--- START ---
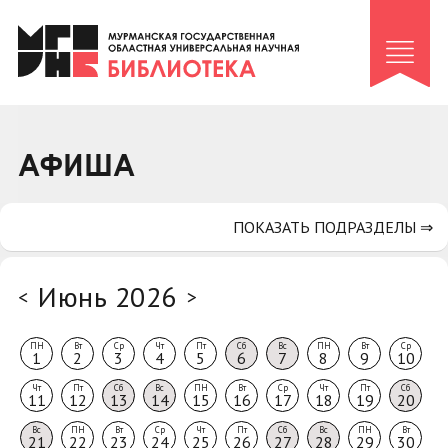
Клуб «Гиря и сельдерей»
Клуб «Семейный архив»
Клуб гидов
Коллегам
АФИША
Контакты
ПОКАЗАТЬ ПОДРАЗДЕЛЫ ⇒
Июнь 2026
<
>
ПН
Вт
Ср
Чт
Пт
Сб
Вс
ПН
Вт
Ср
1
2
3
4
5
6
7
8
9
10
Чт
Пт
Сб
Вс
ПН
Вт
Ср
Чт
Пт
Сб
11
12
13
14
15
16
17
18
19
20
Вс
ПН
Вт
Ср
Чт
Пт
Сб
Вс
ПН
Вт
21
22
23
24
25
26
27
28
29
30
--- END ---
### THE PROBLEM
Count the lines above holding "Клуб". Give only the number.

### OUTPUT OF THE TASK
3